Description of the task
Answer these from the court ruling text:
(a) With whose position does the court agree on redacting most of the portions listed under "Miscellaneous Statements"?
(b) How many tapes make up the defendant's entire interview?
(c) Between which two time marks does the seventh excluded portion fall?

Text provided
------------------------------------------------------------------------
In any event, the court concurs with the respondent’s position as to the redaction of most of those portions of the defendant’s interview enumerated under “Miscellaneous Statements” (letter at 4).
Thus, all portions of the defendant’s entire interview (i.e., all three tapes5) must be disclosed to the People, except for those portions: (1) prior to 01:15:13;02 (tr, tape 1, at 11); (2) after 02:18:21;23 (tr, tape 2, at 15) through 02:22:57;13 (tr, tape 2, at 18); (3) after 02:25:43;27 (tr, tape 2, at 19) through 02:27:34;19 (tr, tape 2, at 20); (4) consisting of all the interview on page one of the transcript of tape 3 is excluded through page two up to 03:04:03;15 (respondent must include 03:04:07;18 and 03:04:30;10); (5) after 03:04:30;10 (tr, tape 3, at 2) through 03:12:22;05 (tr, tape 3, at 8); (6) after 03:13:09;23 (tr, tape 3, at 8) through 03:14:06;24 (tr, tape 3, at 9); and (7) after 03:18:27;11 (tr, tape 3, at 10) through 03:20:07;05 (tr, tape 3, at 11).
------------------------------------------------------------------------
The data
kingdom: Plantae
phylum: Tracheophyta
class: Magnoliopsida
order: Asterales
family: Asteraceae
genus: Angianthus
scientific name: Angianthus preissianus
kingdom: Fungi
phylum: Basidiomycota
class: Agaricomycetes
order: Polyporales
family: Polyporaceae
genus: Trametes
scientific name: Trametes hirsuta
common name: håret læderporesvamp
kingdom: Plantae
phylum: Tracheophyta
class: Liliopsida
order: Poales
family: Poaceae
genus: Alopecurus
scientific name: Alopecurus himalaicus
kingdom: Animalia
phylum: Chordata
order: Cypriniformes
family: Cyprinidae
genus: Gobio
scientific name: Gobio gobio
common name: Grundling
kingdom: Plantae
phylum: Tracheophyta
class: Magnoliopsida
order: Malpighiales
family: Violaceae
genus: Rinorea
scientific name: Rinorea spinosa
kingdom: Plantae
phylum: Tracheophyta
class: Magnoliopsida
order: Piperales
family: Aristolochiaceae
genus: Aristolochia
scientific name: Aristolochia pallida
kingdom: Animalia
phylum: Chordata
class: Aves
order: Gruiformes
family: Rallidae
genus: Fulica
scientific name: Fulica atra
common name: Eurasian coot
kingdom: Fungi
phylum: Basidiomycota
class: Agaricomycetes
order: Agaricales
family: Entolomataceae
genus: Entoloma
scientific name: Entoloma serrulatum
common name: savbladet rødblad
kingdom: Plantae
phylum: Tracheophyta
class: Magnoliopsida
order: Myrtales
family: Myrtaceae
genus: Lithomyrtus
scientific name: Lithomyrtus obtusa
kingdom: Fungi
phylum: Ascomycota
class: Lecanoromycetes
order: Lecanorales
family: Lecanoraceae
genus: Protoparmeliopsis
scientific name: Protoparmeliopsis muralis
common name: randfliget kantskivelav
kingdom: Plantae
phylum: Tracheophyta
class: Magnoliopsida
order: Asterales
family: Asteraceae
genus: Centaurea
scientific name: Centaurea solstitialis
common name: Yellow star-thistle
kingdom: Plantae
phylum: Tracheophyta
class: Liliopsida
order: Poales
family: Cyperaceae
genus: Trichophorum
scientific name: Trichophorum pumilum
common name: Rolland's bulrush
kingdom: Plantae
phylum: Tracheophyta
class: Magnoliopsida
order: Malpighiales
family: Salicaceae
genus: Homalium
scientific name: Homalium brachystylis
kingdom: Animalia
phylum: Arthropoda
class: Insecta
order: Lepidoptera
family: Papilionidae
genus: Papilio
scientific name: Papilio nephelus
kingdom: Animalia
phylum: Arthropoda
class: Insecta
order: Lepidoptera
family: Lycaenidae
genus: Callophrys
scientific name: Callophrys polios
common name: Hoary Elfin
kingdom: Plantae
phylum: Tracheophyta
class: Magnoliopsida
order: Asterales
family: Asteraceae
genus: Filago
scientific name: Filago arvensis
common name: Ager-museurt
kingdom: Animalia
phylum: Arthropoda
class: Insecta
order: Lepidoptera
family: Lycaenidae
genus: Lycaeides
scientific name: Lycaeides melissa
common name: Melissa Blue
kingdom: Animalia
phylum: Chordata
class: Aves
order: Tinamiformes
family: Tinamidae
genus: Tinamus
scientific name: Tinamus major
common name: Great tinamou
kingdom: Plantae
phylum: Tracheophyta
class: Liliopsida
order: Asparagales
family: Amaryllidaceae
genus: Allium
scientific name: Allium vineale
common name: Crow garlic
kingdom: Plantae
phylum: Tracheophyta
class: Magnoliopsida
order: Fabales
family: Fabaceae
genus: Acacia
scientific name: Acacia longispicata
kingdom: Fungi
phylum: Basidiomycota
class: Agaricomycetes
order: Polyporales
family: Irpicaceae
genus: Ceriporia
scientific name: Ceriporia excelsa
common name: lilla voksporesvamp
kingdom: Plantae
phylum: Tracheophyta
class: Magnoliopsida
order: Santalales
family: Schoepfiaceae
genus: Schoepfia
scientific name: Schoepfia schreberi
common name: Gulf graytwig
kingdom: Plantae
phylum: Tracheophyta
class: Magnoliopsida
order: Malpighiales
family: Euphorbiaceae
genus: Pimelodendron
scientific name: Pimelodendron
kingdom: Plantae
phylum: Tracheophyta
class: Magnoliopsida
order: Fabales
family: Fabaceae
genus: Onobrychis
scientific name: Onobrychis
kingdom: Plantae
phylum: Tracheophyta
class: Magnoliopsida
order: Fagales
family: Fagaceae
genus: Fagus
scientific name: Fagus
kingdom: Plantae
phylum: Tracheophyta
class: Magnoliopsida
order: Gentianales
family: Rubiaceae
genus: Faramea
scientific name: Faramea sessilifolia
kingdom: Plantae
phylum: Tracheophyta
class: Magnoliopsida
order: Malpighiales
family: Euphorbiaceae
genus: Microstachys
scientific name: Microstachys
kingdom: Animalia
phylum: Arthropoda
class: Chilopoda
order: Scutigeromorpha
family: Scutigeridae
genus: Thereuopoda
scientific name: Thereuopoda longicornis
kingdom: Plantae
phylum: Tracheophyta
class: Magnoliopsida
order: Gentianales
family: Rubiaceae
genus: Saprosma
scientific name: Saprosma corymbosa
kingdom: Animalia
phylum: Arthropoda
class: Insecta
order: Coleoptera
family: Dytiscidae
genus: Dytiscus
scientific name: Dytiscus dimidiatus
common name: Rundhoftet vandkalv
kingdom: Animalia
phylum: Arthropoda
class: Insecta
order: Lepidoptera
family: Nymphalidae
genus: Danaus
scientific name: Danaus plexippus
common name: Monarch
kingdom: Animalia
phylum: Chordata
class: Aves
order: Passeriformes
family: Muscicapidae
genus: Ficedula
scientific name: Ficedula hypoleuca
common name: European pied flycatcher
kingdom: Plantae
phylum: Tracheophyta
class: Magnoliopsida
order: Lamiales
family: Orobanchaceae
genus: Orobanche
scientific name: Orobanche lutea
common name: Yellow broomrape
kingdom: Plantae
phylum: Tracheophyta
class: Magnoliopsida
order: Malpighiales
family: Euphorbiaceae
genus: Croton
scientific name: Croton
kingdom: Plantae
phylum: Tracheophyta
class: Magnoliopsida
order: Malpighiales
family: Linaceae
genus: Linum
------------------------------------------------------------------------
Expected answer
(a) The respondent's position.
(b) Three tapes.
(c) After 03:18:27;11 (tr, tape 3, at 10) through 03:20:07;05 (tr, tape 3, at 11).